AbstractThis paper is concerned with statistical inference for longitudinal data with ultrahigh dimensional covariates. We first study the problem of constructing confidence intervals and hypothesis tests for a low dimensional parameter ofinterest. The major challenge is  how to construct an optimal test statistic in the presence of high dimensional nuisance parameters and the sophisticated dependence among measurements. To deal with the challenge, we propose a quadratic decorrelated inference function approach, which simultaneously removes the impact of nuisance parameters and incorporates the correlation to enhance the efficiency of the estimation procedure. We prove that the proposed estimator is asymptotically normal and attains the semiparametric information bound, based on which we can construct an optimal test statistic for the parameter of interest.  We conduct simulation studies to assess the finite sample performance of the proposed procedures. Our simulation results implies that the newly proposed procedure can control both Type I error for testing a low dimensional parameter of interest. We illustrate the proposed procedure by a real data example.  This is joint work with Ethan Fang and Yang Ning.

 

May 3, 2018 

Topic: "Recent Advances in Elastic Functional Data Analysis​"

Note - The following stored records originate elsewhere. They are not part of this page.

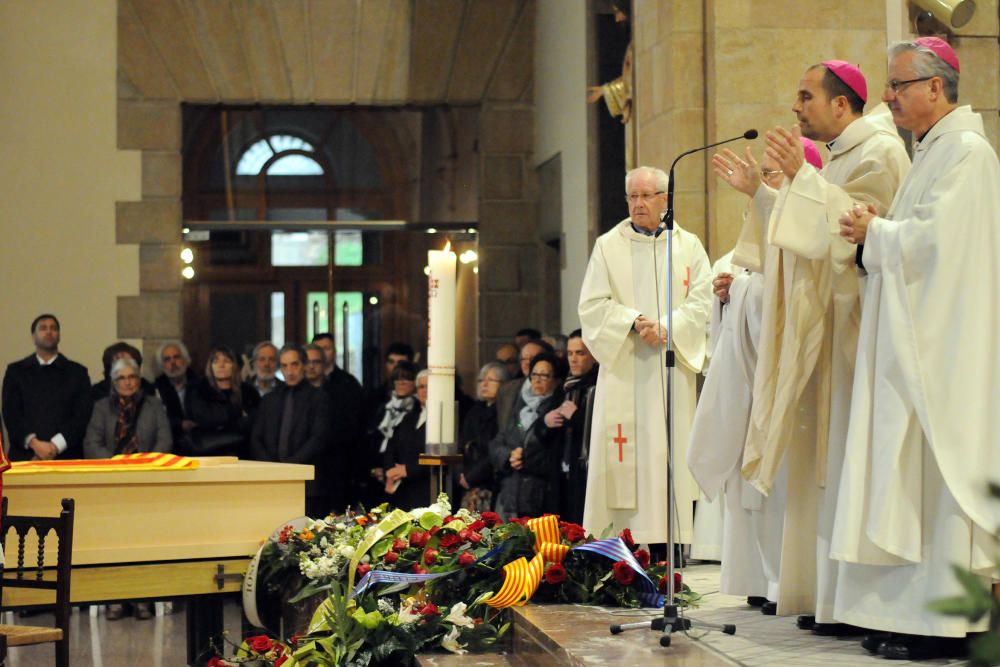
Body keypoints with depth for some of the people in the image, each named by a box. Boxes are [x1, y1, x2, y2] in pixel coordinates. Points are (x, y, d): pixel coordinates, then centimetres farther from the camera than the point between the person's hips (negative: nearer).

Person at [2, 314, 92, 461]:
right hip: (25, 456, 0)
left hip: (66, 456, 0)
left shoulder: (77, 372, 10)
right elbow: (10, 414, 2)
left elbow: (83, 416, 1)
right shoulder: (16, 371, 11)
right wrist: (34, 443, -14)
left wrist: (56, 446, -12)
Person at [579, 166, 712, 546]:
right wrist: (634, 321, -13)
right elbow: (592, 305, 2)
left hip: (672, 367, 1)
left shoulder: (688, 246, 10)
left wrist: (666, 327, -14)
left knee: (670, 453, -3)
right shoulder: (608, 246, 9)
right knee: (624, 455, -6)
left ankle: (670, 541, -3)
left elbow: (701, 301, 2)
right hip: (623, 367, -1)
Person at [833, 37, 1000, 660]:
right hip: (917, 341, 10)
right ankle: (912, 612, 11)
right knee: (913, 474, 8)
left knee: (936, 472, -8)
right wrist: (877, 232, 5)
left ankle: (944, 621, -5)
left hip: (945, 347, -10)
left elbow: (934, 239, -20)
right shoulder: (933, 150, 20)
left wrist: (874, 233, -6)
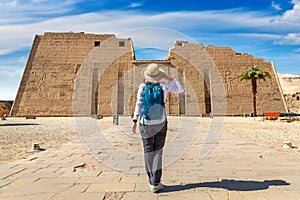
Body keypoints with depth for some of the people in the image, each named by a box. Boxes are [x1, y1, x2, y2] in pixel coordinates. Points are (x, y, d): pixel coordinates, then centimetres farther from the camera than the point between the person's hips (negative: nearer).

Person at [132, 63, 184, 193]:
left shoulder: (142, 87, -7)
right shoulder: (163, 86, -6)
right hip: (160, 124, 0)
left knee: (148, 151, 11)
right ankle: (155, 183, 2)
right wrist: (169, 78, 8)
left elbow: (138, 105, -9)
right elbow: (180, 90, 5)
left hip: (146, 124, 0)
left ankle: (152, 181, 23)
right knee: (158, 152, 5)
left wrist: (135, 121, -3)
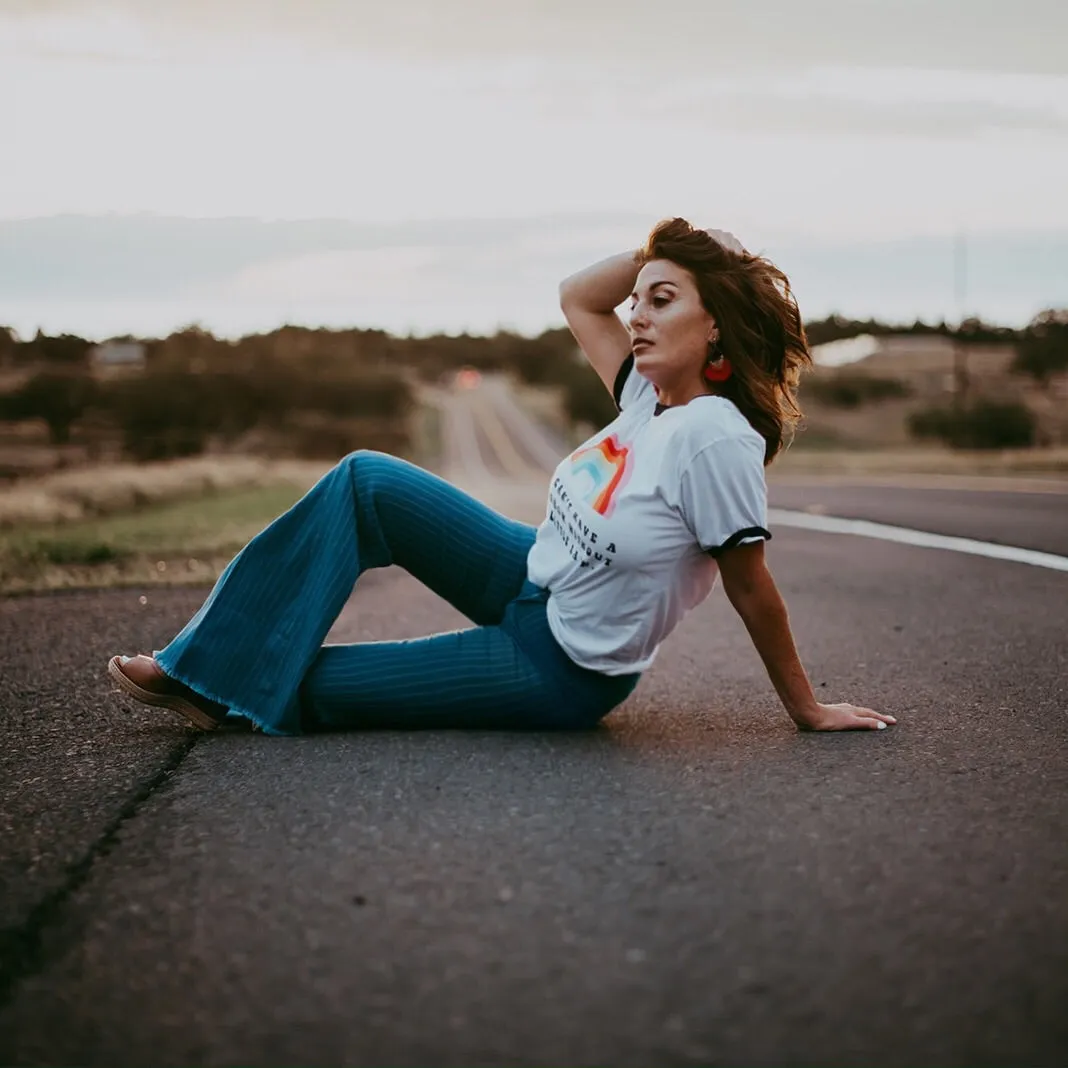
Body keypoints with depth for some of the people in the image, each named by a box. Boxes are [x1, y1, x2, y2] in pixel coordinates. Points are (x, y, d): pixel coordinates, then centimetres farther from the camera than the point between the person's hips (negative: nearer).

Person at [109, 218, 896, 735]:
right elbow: (578, 298, 9)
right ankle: (212, 668, 1)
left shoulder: (714, 437, -26)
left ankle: (251, 687, 26)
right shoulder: (652, 392, -2)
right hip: (532, 579, 8)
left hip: (559, 672, -8)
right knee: (366, 482, -2)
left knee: (306, 687, -8)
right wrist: (662, 250, -4)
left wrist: (808, 710, -14)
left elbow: (752, 589, -19)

Speaker: Anuj SrivastavaDistinguished Research Professor, Department of Statistics, Florida State University

11:30AM-12:30PM

 

AR BUILDING, 8TH FLOOR AUDITORIUM

 

HOSTED BY: DR. todd Ogden

 

Abstract: Functional data analysis (FDA) is fast becoming an important research area, due to its broad applications in many branches of science, including biostatistics and bioinformatics. An essential component of FDA is registration of points across functional objects. Without proper registration, the results are often inferior and difficult to interpret. The current practice in FDA community is to treat registration as a pre-processing step, using off-the-shelf alignment procedures, and follow it up with statistical analysis of the resulting data. In contrast, Elastic FDA is a more comprehensive approach, where one solves for the registration and statistical inferences in a simultaneous fashion. The key idea here is to use Riemannian metrics with appropriate invariance properties, to form objective functions for alignment and to develop statistical models involving functional data. While these elastic metrics are complicated in general, we have developed a family of square-root transformations that map these metrics into simpler Euclidean representations, thus enabling more standard statistical procedures. Specifically, we have developed techniques for elastic functional PCA and elastic regression models involving functional variables. I will demonstrate this ideas using imaging data in neuroscience and bioinformatics, where biological structures can often be represented as functions (curves or surfaces) on intervals or spheres. Examples of curves include DTI fiber tracts and chromosomes while examples of surfaces include subcortical structures (hippocampus, thalamus, putamen, etc). Statistical goals here include shape analysis and modeling of these structures and to use their shapes in medical diagnosis.